====== 記事抜粋

『午前十時の映画祭』開催10年で終了へ 上映環境変わり資金難

『午前十時の映画祭』開催10年で終了へ 上映環境変わり資金難

10年目で終了となる『午前十時の映画祭』

2010年2月、全国25館でスタートした『午前十時の映画祭』(主催:川喜多記念映画文化財団、映画演劇文化協会)が、来年4月開催の『午前十時の映画祭10-FINAL』をもって、終了することが1日、明らかとなった。

 低料金かつ最良の環境で上映し、映画ファンの新規開拓を目的としてスタートした同映画祭。9回目の現在は、全国58館で開催され、今期のオープニング作品『タイタニック』(1997年)の上映期間中に、累計動員数が400万人を突破。9月末現在で約430万人に達している。

 この間、2013年から上映素材がプリントからデジタルに切り替わるなど、この映画祭を取り巻く環境も大きく変化。同映画祭は、通常の新作とは異なり、主催者側が宣伝費やVPF(ヴァーチャル・プリント・フィー)など、諸経費の多くを負担することで運営を続けてきたが、その負担が想定を超え、継続が難しい状況となったという。

 同映画祭の公式サイトでは、これまで9年間の上映作、今期の上映予定作、全223本をリスト化。これまで寄せられたリクエスト作品も一部掲載されており、ファンから最後のリクエストを受け付ける。

============
====== データ部分

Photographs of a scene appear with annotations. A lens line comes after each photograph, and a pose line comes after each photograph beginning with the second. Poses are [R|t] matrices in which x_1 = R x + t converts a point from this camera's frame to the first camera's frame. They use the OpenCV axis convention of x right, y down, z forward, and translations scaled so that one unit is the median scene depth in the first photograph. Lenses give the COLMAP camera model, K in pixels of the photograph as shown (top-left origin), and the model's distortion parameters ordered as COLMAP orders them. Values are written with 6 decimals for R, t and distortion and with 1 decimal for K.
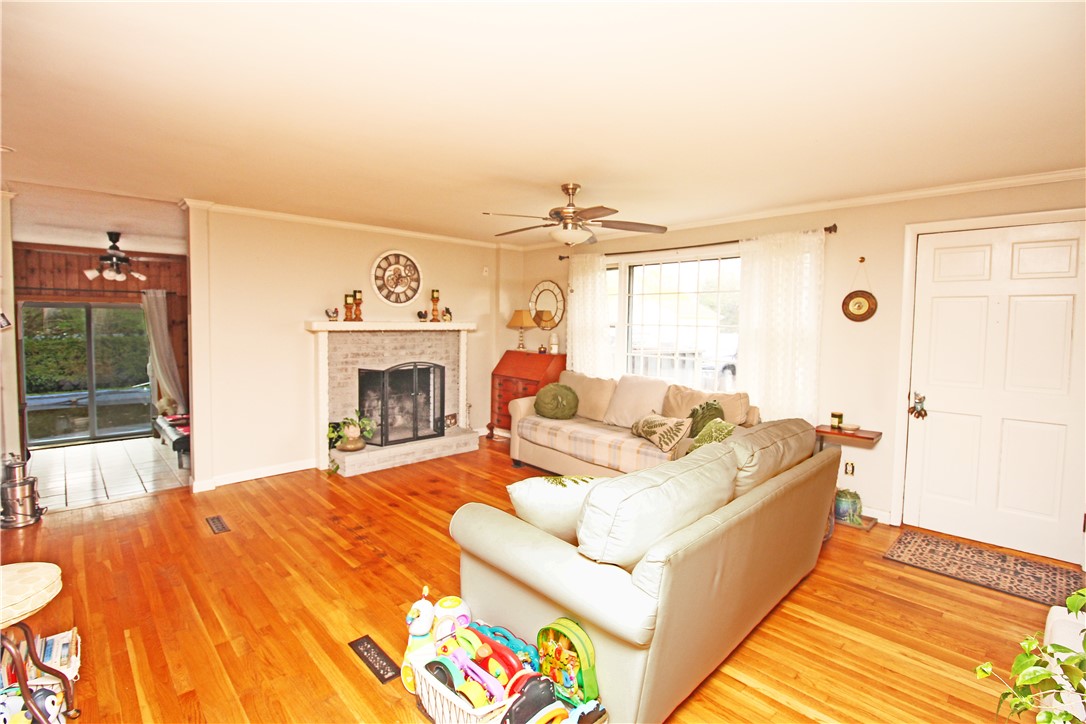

============

### 課題 1
午前十時の映画祭に関する記事について、次の(a)〜(c)がそれぞれ記事の内容と合致するかを「はい」または「いいえ」で判定し、判断の決め手となる記事の語句を正確に引用して示してください。
(a) 同映画祭は2010年2月に全国25館で始まった。
(b) 2013年から、上映素材はデジタルからプリントに切り替わった。
(c) 9月末現在の累計動員数は約500万人である。
### 課題 2
午前十時の映画祭に関する記事のうち、「2010年2月、全国25館で」から「で約430万人に達している。」までの部分を、一字一句違えずに書き写してください。
回答にあたっては、記事の記載のみを根拠としてください。

### 回答 1
(a) はい。「2010年2月、全国25館でスタートした」
(b) いいえ。「2013年から上映素材がプリントからデジタルに切り替わる」
(c) いいえ。「9月末現在で約430万人に達している」

### 回答 2
2010年2月、全国25館でスタートした『午前十時の映画祭』(主催:川喜多記念映画文化財団、映画演劇文化協会)が、来年4月開催の『午前十時の映画祭10-FINAL』をもって、終了することが1日、明らかとなった。

 低料金かつ最良の環境で上映し、映画ファンの新規開拓を目的としてスタートした同映画祭。9回目の現在は、全国58館で開催され、今期のオープニング作品『タイタニック』(1997年)の上映期間中に、累計動員数が400万人を突破。9月末現在で約430万人に達している。